- TASK TO COMPLETE
Exactly as written, return all the data, leaving its pictures behind.

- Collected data
[Start of Attachment]

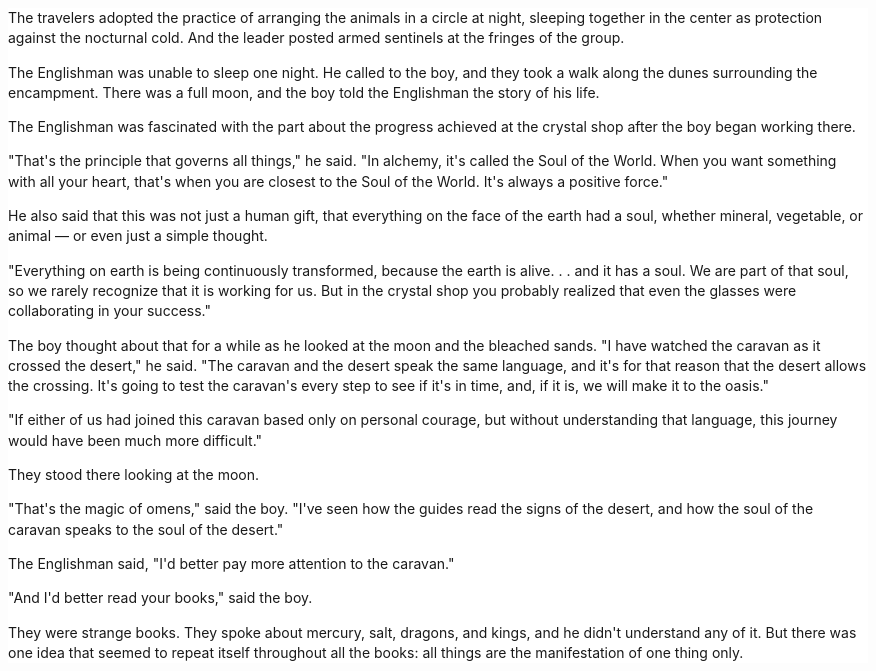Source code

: The travelers adopted the practice of arranging the animals in a circle at night, sleeping together in the 
center as protection against the nocturnal cold. And the leader posted armed sentinels at the fringes of the 
group. 

The Englishman was unable to sleep one night. He called to the boy, and they took a walk along the 
dunes surrounding the encampment. There was a full moon, and the boy told the Englishman the story of 
his life. 

The Englishman was fascinated with the part about the progress achieved at the crystal shop after the 
boy began working there. 



"That's the principle that governs all things," he said. "In alchemy, it's called the Soul of the World. When 
you want something with all your heart, that's when you are closest to the Soul of the World. It's always a 
positive force." 

He also said that this was not just a human gift, that everything on the face of the earth had a soul, 
whether mineral, vegetable, or animal — or even just a simple thought. 

"Everything on earth is being continuously transformed, because the earth is alive. . . and it has a soul. We 
are part of that soul, so we rarely recognize that it is working for us. But in the crystal shop you probably 
realized that even the glasses were collaborating in your success." 

The boy thought about that for a while as he looked at the moon and the bleached sands. "I have 
watched the caravan as it crossed the desert," he said. "The caravan and the desert speak the same 
language, and it's for that reason that the desert allows the crossing. It's going to test the caravan's every 
step to see if it's in time, and, if it is, we will make it to the oasis." 

"If either of us had joined this caravan based only on personal courage, but without understanding that 
language, this journey would have been much more difficult." 

They stood there looking at the moon. 

"That's the magic of omens," said the boy. "I've seen how the guides read the signs of the desert, and 
how the soul of the caravan speaks to the soul of the desert." 

The Englishman said, "I'd better pay more attention to the caravan." 

"And I'd better read your books," said the boy. 



They were strange books. They spoke about mercury, salt, dragons, and kings, and he didn't understand 
any of it. But there was one idea that seemed to repeat itself throughout all the books: all things are the 
manifestation of one thing only. 
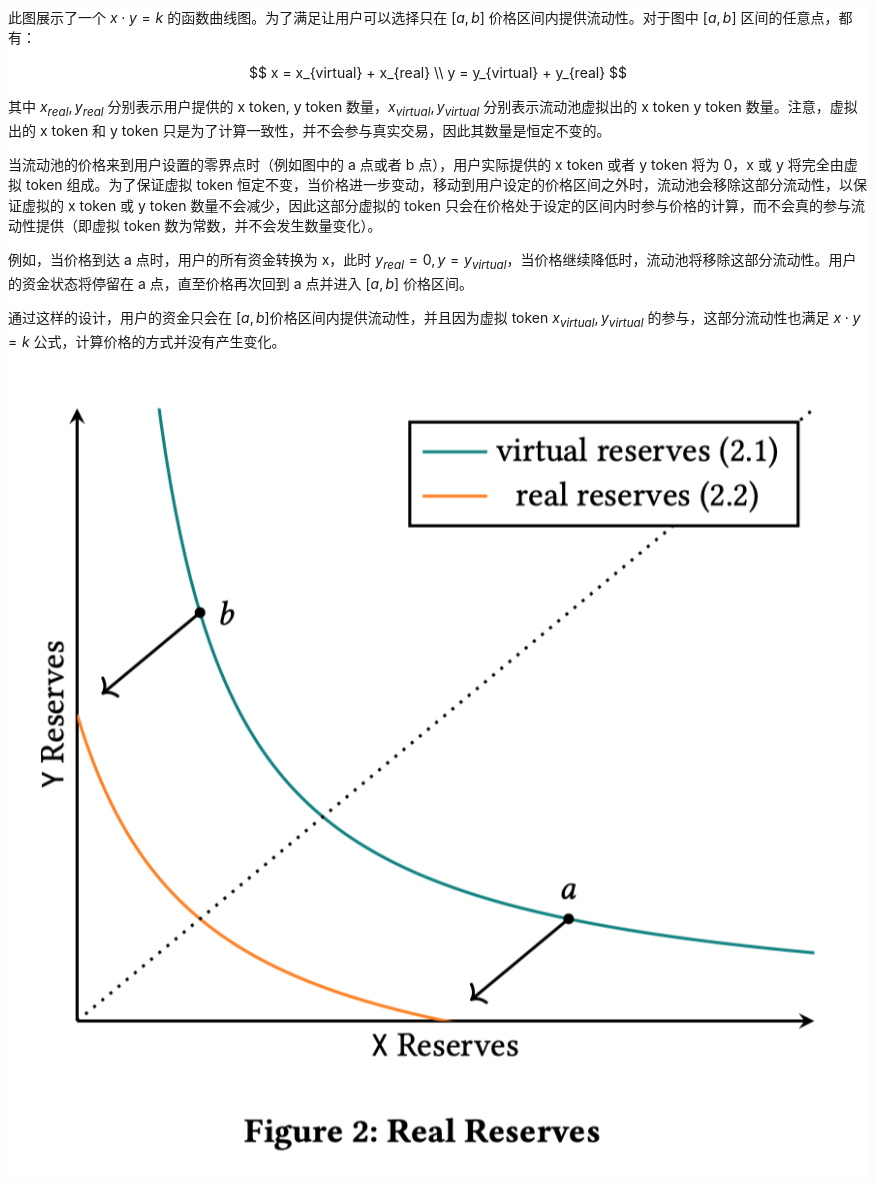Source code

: 此图展示了一个 $x \cdot y = k$ 的函数曲线图。为了满足让用户可以选择只在 $[a, b]$ 价格区间内提供流动性。对于图中 $[a, b]$ 区间的任意点，都有：

$$
x = x_{virtual} + x_{real} \\
y = y_{virtual} + y_{real}
$$

其中 $x_{real}, y_{real}$ 分别表示用户提供的 x token, y token 数量，$x_{virtual}, y_{virtual}$ 分别表示流动池虚拟出的 x token y token 数量。注意，虚拟出的 x token 和 y token 只是为了计算一致性，并不会参与真实交易，因此其数量是恒定不变的。

当流动池的价格来到用户设置的零界点时（例如图中的 a 点或者 b 点），用户实际提供的 x token 或者 y token 将为 0，x 或 y 将完全由虚拟 token 组成。为了保证虚拟 token 恒定不变，当价格进一步变动，移动到用户设定的价格区间之外时，流动池会移除这部分流动性，以保证虚拟的 x token 或 y token 数量不会减少，因此这部分虚拟的 token 只会在价格处于设定的区间内时参与价格的计算，而不会真的参与流动性提供（即虚拟 token 数为常数，并不会发生数量变化）。

例如，当价格到达 a 点时，用户的所有资金转换为 x，此时 $y_{real} = 0, y = y_{virtual}$，当价格继续降低时，流动池将移除这部分流动性。用户的资金状态将停留在 a 点，直至价格再次回到 a 点并进入 $[a, b]$ 价格区间。

通过这样的设计，用户的资金只会在 $[a, b]$价格区间内提供流动性，并且因为虚拟 token $x_{virtual}, y_{virtual}$ 的参与，这部分流动性也满足 $x \cdot y = k$ 公式，计算价格的方式并没有产生变化。

![virtual-real-liquidity](../img/in-post/uniswap-v3/virtual-real-liquidity.png)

[End of Attachment]

- ANSWER BOX
Source code

: The travelers adopted the practice of arranging the animals in a circle at night, sleeping together in the 
center as protection against the nocturnal cold. And the leader posted armed sentinels at the fringes of the 
group. 

The Englishman was unable to sleep one night. He called to the boy, and they took a walk along the 
dunes surrounding the encampment. There was a full moon, and the boy told the Englishman the story of 
his life. 

The Englishman was fascinated with the part about the progress achieved at the crystal shop after the 
boy began working there. 



"That's the principle that governs all things," he said. "In alchemy, it's called the Soul of the World. When 
you want something with all your heart, that's when you are closest to the Soul of the World. It's always a 
positive force." 

He also said that this was not just a human gift, that everything on the face of the earth had a soul, 
whether mineral, vegetable, or animal — or even just a simple thought. 

"Everything on earth is being continuously transformed, because the earth is alive. . . and it has a soul. We 
are part of that soul, so we rarely recognize that it is working for us. But in the crystal shop you probably 
realized that even the glasses were collaborating in your success." 

The boy thought about that for a while as he looked at the moon and the bleached sands. "I have 
watched the caravan as it crossed the desert," he said. "The caravan and the desert speak the same 
language, and it's for that reason that the desert allows the crossing. It's going to test the caravan's every 
step to see if it's in time, and, if it is, we will make it to the oasis." 

"If either of us had joined this caravan based only on personal courage, but without understanding that 
language, this journey would have been much more difficult." 

They stood there looking at the moon. 

"That's the magic of omens," said the boy. "I've seen how the guides read the signs of the desert, and 
how the soul of the caravan speaks to the soul of the desert." 

The Englishman said, "I'd better pay more attention to the caravan." 

"And I'd better read your books," said the boy. 



They were strange books. They spoke about mercury, salt, dragons, and kings, and he didn't understand 
any of it. But there was one idea that seemed to repeat itself throughout all the books: all things are the 
manifestation of one thing only. 
Source code

: 此图展示了一个 $x \cdot y = k$ 的函数曲线图。为了满足让用户可以选择只在 $[a, b]$ 价格区间内提供流动性。对于图中 $[a, b]$ 区间的任意点，都有：

$$
x = x_{virtual} + x_{real} \\
y = y_{virtual} + y_{real}
$$

其中 $x_{real}, y_{real}$ 分别表示用户提供的 x token, y token 数量，$x_{virtual}, y_{virtual}$ 分别表示流动池虚拟出的 x token y token 数量。注意，虚拟出的 x token 和 y token 只是为了计算一致性，并不会参与真实交易，因此其数量是恒定不变的。

当流动池的价格来到用户设置的零界点时（例如图中的 a 点或者 b 点），用户实际提供的 x token 或者 y token 将为 0，x 或 y 将完全由虚拟 token 组成。为了保证虚拟 token 恒定不变，当价格进一步变动，移动到用户设定的价格区间之外时，流动池会移除这部分流动性，以保证虚拟的 x token 或 y token 数量不会减少，因此这部分虚拟的 token 只会在价格处于设定的区间内时参与价格的计算，而不会真的参与流动性提供（即虚拟 token 数为常数，并不会发生数量变化）。

例如，当价格到达 a 点时，用户的所有资金转换为 x，此时 $y_{real} = 0, y = y_{virtual}$，当价格继续降低时，流动池将移除这部分流动性。用户的资金状态将停留在 a 点，直至价格再次回到 a 点并进入 $[a, b]$ 价格区间。

通过这样的设计，用户的资金只会在 $[a, b]$价格区间内提供流动性，并且因为虚拟 token $x_{virtual}, y_{virtual}$ 的参与，这部分流动性也满足 $x \cdot y = k$ 公式，计算价格的方式并没有产生变化。

![virtual-real-liquidity](../img/in-post/uniswap-v3/virtual-real-liquidity.png)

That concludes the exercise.